Wednesday, May 03, 2006

Who I am, why I blog, the Shangri-la Diet and Me

Beginning in 1993, I buried three children in the space of four and a half years, each dying from unrelated, non-genetic causes. I took great solace in food and did my best to survive with what remained of my family and the help of my wife, who suffered everything I did and more. When I realized I would not be able to eat myself into oblivion I lost some weight, but I had moved my set point to a new high. I had two problems. One, I needed to lose weight to regain mobility and for other health reasons. Two, I wasn't sure I could cope with life without recovery and serenity and I didn't have any source for those except for food.

I joined OA and on November 13, 2005, started the Shangri-la Diet. I weighed about 240 at that point, a fair amount of muscle, but a hideous amount of fat, over which I had no control. OA helped me find the tools I needed to deal with life without food, the Shangri-la Diet gave me a food plan, so to speak, that worked for me.

Today is May 3, 2005. Yesterday morning I weighed in at 189. My optimum weight is probably 160.2. I'm about 5'6" -- but years of lifting weights have given me some serious muscle mass. I now wear Lands' End trim fit shirts and they look good (and my wife smiles). I'm a better, and smaller man, and I'm still losing weight.

I blog because, in a moment of weakness, I wrote some essays for other parents who had buried children. The essays helped others. I started an on-line journal (in the days before blogs) and when I was ready to quit writing, I received a number of letters from parents I had helped. I eventually shifted to blogging, where I blog for the 20-30 people each week who actually need what I'm blogging about.

I blogged about the Shangri-la Diet because (a) it has worked so far for all of my friends and associates who have tried it correctly and (b) there are a lot of other parents out there who found solace in food when their children died and who don't need another useless diet that does nothing but mislead and harm them. I've tried a lot of diets since 1993. None of them made any difference until now.

So, if you've found my blog and wondered what a diet is doing mixed with discussions about prayer, faith and surviving the death of children, this post explains how they fit together and where I fit in all of those themes.

Peace.

Feel free to leave a comment or ask a question in the comments.

5 comments:

annegb said...

You are a lovely person, Stephen.

Things are better. My blood sugar was high when I flipped out (well, I didn't lose control, just got deeply and suddenly depressed), so there is a possibility of diabetes.

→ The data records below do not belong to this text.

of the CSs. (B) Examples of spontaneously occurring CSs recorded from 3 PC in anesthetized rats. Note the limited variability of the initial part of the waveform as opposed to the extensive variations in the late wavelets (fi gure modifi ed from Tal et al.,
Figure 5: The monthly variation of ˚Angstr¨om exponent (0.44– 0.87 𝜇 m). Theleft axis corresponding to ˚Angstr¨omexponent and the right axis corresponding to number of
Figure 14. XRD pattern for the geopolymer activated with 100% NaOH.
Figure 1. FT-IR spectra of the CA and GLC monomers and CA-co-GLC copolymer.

I'm not obese, but I'm overweight. I hate diet and exercise. Plus my cholesterol is high. How do you get high cholesterol when all you eat is toast and juice?

Will Ware said...

I am so sorry to hear of your loss. I lost my wife about three years ago and it still pains me greatly. I've been heavy my entire adult life and have just heard about the Shangri-La diet. If it works for me, I think it will give me some mastery over my weight that I haven't had up to now, so I am looking forward to trying it. Thanks for your post.

Stephen said...

Will, can I suggest that you also go to http://oa.org/ and consider attending a few meetings. I found that working on a twelve step program helped me deal with the emotions that eating was submerging.

Mastery over the driving physical hunger is a good thing, but I found that the other helped as well, got me through the dark days of the year when my daughter's death days and birth days are so close together.

Wish you the best.

Probative said...

I appreciate this blog Stephen. I struggle with loss and compulsion too, even if on a smaller scale. Your experiences are inspiring.

Anonymous said...

oh my god please help me. please. I stumbled across your blog accidentally. I read your about me statement and I have been crying ever since. I have one child. the absolute love of my life. He has not died, but god I just know he is going to. No! He's not going to, there is no reason for him to and oh god he just can't.

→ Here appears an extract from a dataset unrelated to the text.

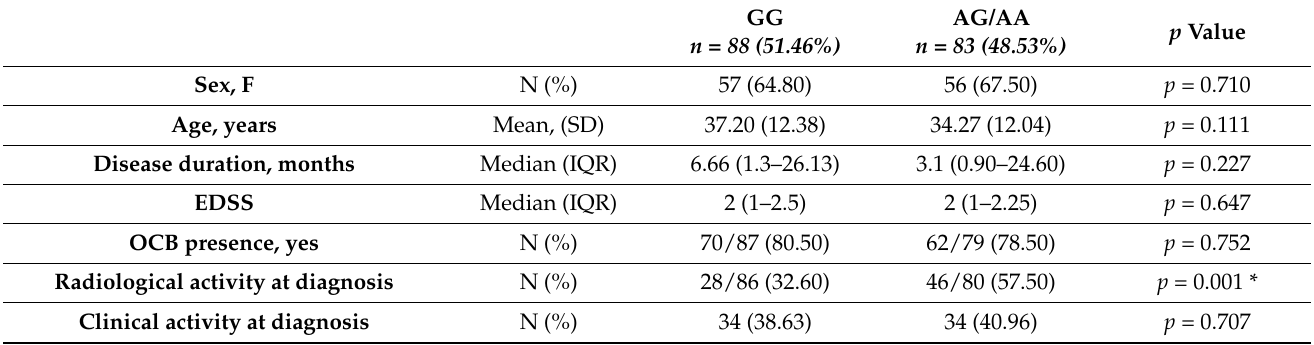
Table legend: Subjects carrying homozygous major allele of SNP (GG), subjects carrying A minor allele (AG/AA) for SNP rs18188792 . (*) denotes statistical significance ( p < 0.05) using a nonparametric Mann–Whitney test for continuous variables and a chi-square test for categorial variables. Abbreviations: multiple sclerosis (MS), relapsing remitting (RR), expanded disability status scale (EDSS), interquartile range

I'm not making any sense. My father was murdered when I was two. I may have seen it, I don't know because no one ever has talked about it but I do know I was in the house. My stepfather was abusive in every way a monster can be abusive. My mother was depressed and fairly abusive too. I lost my father, I lost my childhood, and I have lost myself. I'm 33 now, and my son is 3.

I ran from home as soon as I could. I've always had problems with weight, anger, and emotions. Since I've had my son I've realized that my parents didn't have to treat me how they did. I've also realized that I have no coping skills at all, except anger. No coping skills for anything. I AM SO SCARED SOMETHING WILL HAPPEN TO MY SON. I AM CONSTANTLY SCARED. I'm still crying about your three baby girls. Oh my god how did you stand it.

Please, professional help has not helped. My therapist can't do anything because I am just in so much pain. I can't get past the pain. Please. Can you suggest anything? I want to read your essays but I don't know if I can handle them. Please help. please.